Jaksa Agung Lantik Kajati dan Pejabat Eselon II, Tekankan Integritas dan Adaptasi Digital

Jakarta, GemaTipikor – Rabu 29 April 2026. ST Burhanuddin memimpin langsung prosesi pelantikan dan pengambilan sumpah jabatan Kepala Kejaksaan Tinggi (Kajati) serta pejabat Eselon II di lingkungan Kejaksaan Agung Republik Indonesia, Rabu (29/4), di Aula Lantai 11 Gedung Utama Kejaksaan Agung, Jakarta.
Pelantikan ini menjadi bagian dari rotasi, mutasi, dan promosi strategis dalam rangka memperkuat kinerja institusi serta menjawab tantangan penegakan hukum yang semakin kompleks. Sejumlah pejabat yang dilantik antara lain Dr. Abd Qohar sebagai Kepala Kejaksaan Tinggi Jawa Timur, Dr. Sutikno sebagai Kepala Kejaksaan Tinggi Jawa Barat, Teguh Subroto sebagai Kepala Kejaksaan Tinggi Jawa Tengah, serta Muhibuddin sebagai Kepala Kejaksaan Tinggi Sumatera Utara.
Dalam amanatnya, Jaksa Agung menegaskan bahwa setiap jabatan yang diemban bukan sekadar bentuk kewenangan, melainkan amanah yang mengandung tanggung jawab moral kepada Tuhan, masyarakat, dan negara. Ia menekankan pentingnya integritas sebagai fondasi utama dalam menjalankan tugas penegakan hukum.

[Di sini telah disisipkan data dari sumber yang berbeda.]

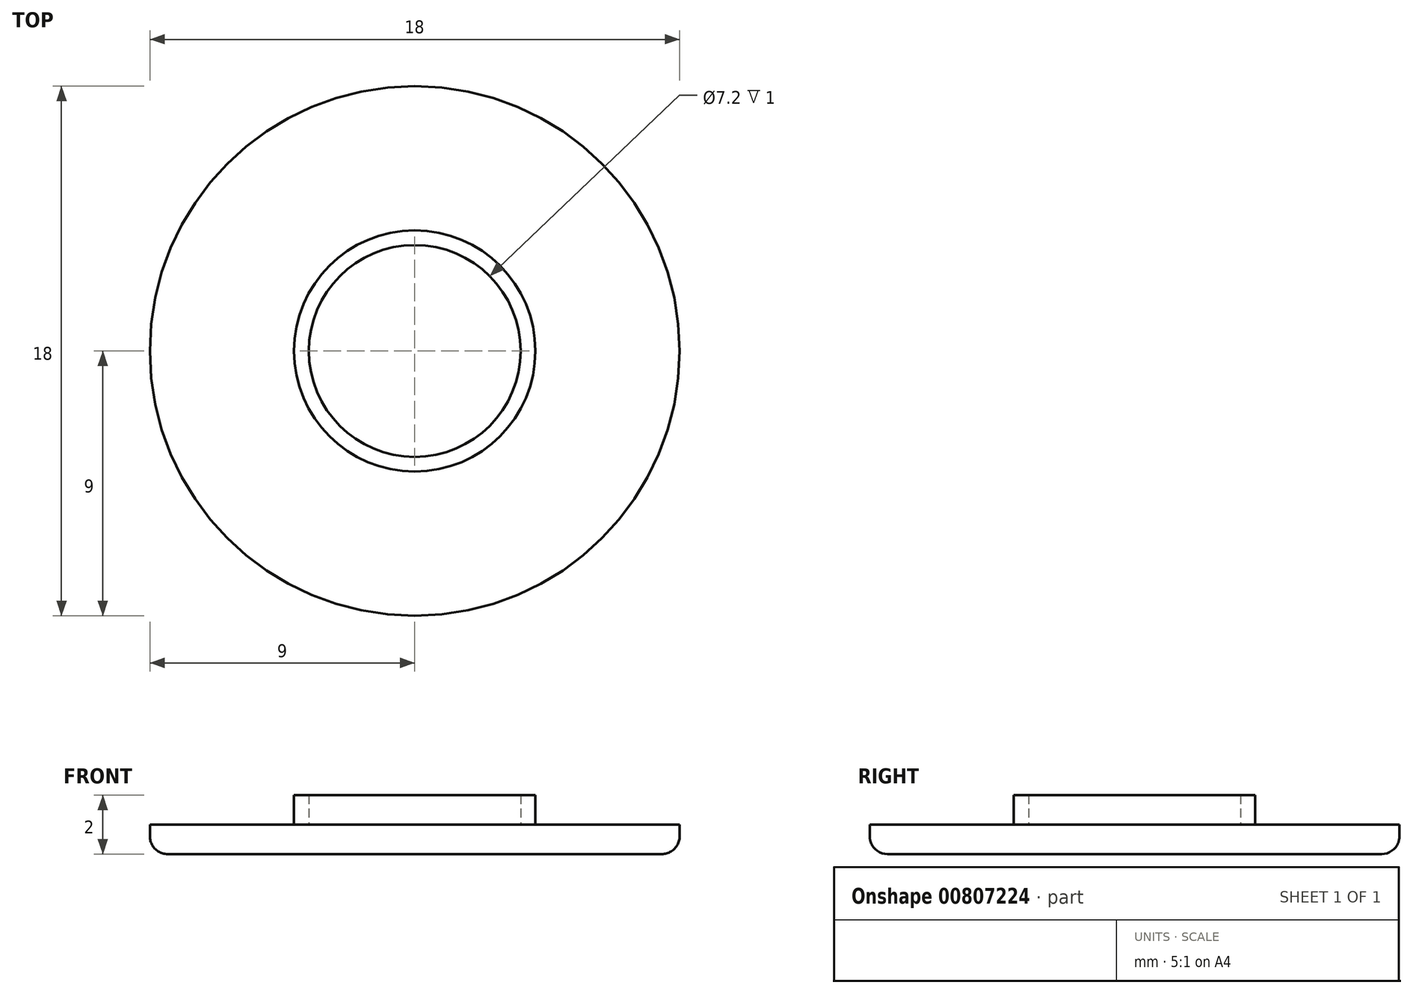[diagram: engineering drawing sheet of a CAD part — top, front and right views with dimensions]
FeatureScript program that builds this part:
annotation { "Feature Type Name" : "Feature", "Feature Type Description" : "" }
export const myFeature = defineFeature(function(context is Context, id is Id, definition is map)
    precondition{}
    {
        {
            var Q0;
            Q0=qCreatedBy(makeId("Top.planeOp"),FACE);
            var sketch = newSketch(context, id + "F0", { "sketchPlane" : qUnion([Q0])});
            skCircle(sketch, "E0", {"center": v(0, 0) * mm, "radius": 9 * mm});
            skCircle(sketch, "E1", {"center": v(0, 0) * mm, "radius": 3.6 * mm});
            skCircle(sketch, "E2", {"center": v(0, 0) * mm, "radius": 4.1 * mm});
            skSolve(sketch);
        }
        {
            var Q0;
            Q0=makeQuery(id+"F0.imprint","IMPRINT",FACE,{"disambiguationData":[TD([[makeQuery(id+"F0.imprint","IMPRINT",EDGE,{"derivedFrom":sQuery(id+"F0.wireOp",EDGE,"E0")}),1.0]])]});
            var Q1;
            Q1=makeQuery(id+"F0.imprint","IMPRINT",FACE,{"disambiguationData":[TD([[makeQuery(id+"F0.imprint","IMPRINT",EDGE,{"derivedFrom":sQuery(id+"F0.wireOp",EDGE,"E1")}),1.0]])]});
            extrude(context, id + "F1", {"entities" : qUnion([Q0, Q1]), "depth" : 1 * mm, "offsetDistance" : 25 * mm});
        }
        {
            var Q0;
            Q0=makeQuery(id+"F0.imprint","IMPRINT",FACE,{"disambiguationData":[TD([[makeQuery(id+"F0.imprint","IMPRINT",EDGE,{"derivedFrom":sQuery(id+"F0.wireOp",EDGE,"E1")}),-1.0]])]});
            extrude(context, id + "F2", {"entities" : qUnion([Q0]), "operationType" : NewBodyOperationType.ADD, "depth" : 2 * mm, "offsetDistance" : 25 * mm});
        }
        {
            var Q0;
            Q0=makeQuery(id+"F1.opExtrude","CAP_EDGE",EDGE,{"disambiguationData":[OSD([sQuery(id+"F0.wireOp",EDGE,"E0")])],"isStart":true});
            fillet(context, id + "F3", {"entities" : qUnion([Q0]), "radius" : 0.6 * mm, "tangentPropagation" : true, "allowEdgeOverflow" : false});
        }
    });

“Rotasi dan promosi ini harus dimaknai sebagai momentum pengabdian. Jabatan bukan hak, melainkan instrumen untuk menghadirkan perubahan dan menjawab kebutuhan masyarakat,” ujar Burhanuddin.
Menghadapi era Revolusi Industri 5.0 yang ditandai dengan pesatnya digitalisasi dan perkembangan kecerdasan buatan, Jaksa Agung meminta seluruh jajaran meninggalkan pola kerja konvensional yang tidak adaptif. Ia menekankan bahwa Kejaksaan tidak boleh lagi bekerja secara business as usual, melainkan harus inovatif, responsif, dan mampu melampaui batas-batas lama dengan tetap menjunjung tinggi hukum dan etika.

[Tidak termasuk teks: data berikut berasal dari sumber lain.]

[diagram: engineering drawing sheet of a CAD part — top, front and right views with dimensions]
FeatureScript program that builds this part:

Selain itu, penguasaan ruang digital dinilai menjadi keharusan strategis. Kejaksaan diharapkan mampu mengelola narasi publik berbasis fakta dan data guna menangkal disinformasi yang berkembang di media sosial.
Dalam konteks penguatan integritas, Jaksa Agung juga menyoroti masih adanya pegawai yang dijatuhi hukuman disiplin hingga April 2026. Ia menegaskan sikap tegas dengan tidak memberikan promosi jabatan struktural kepada pegawai yang pernah terkena sanksi disiplin.
“Tidak ada toleransi bagi pelanggaran integritas. Kepercayaan publik hanya dapat dibangun melalui konsistensi dalam menjaga marwah institusi,” tegasnya.
Kepada para Kajati yang baru dilantik, Burhanuddin mengingatkan bahwa posisi tersebut merupakan representasi wajah Kejaksaan di daerah. Oleh karena itu, dibutuhkan kemampuan manajerial yang kuat serta respons cepat terhadap dinamika dan persoalan hukum di wilayah masing-masing.
Sementara itu, pejabat di lingkungan Kejaksaan Agung dituntut untuk segera beradaptasi tanpa masa transisi panjang. Hal ini mengingat peran strategis Kejaksaan Agung sebagai penggerak utama fungsi penegakan hukum lintas bidang.
Menutup arahannya, Jaksa Agung mengajak seluruh pejabat yang dilantik untuk menjalankan tugas dengan penuh dedikasi, seolah-olah amanah tersebut merupakan penugasan terakhir dalam karier mereka.
“Berikan yang terbaik, bukan semata karena tuntutan jabatan, tetapi sebagai cerminan integritas dan kehormatan diri. Tinggalkan jejak pengabdian yang bermakna bagi institusi, bangsa, dan negara,” pungkasnya.
Sementara itu, Kepala Pusat Penerangan Hukum Kejaksaan Agung, Anang Supriatna, menyampaikan bahwa pelantikan ini diharapkan mampu memperkuat soliditas dan profesionalisme korps Adhyaksa dalam menjalankan tugas penegakan hukum yang berkeadilan dan berintegritas.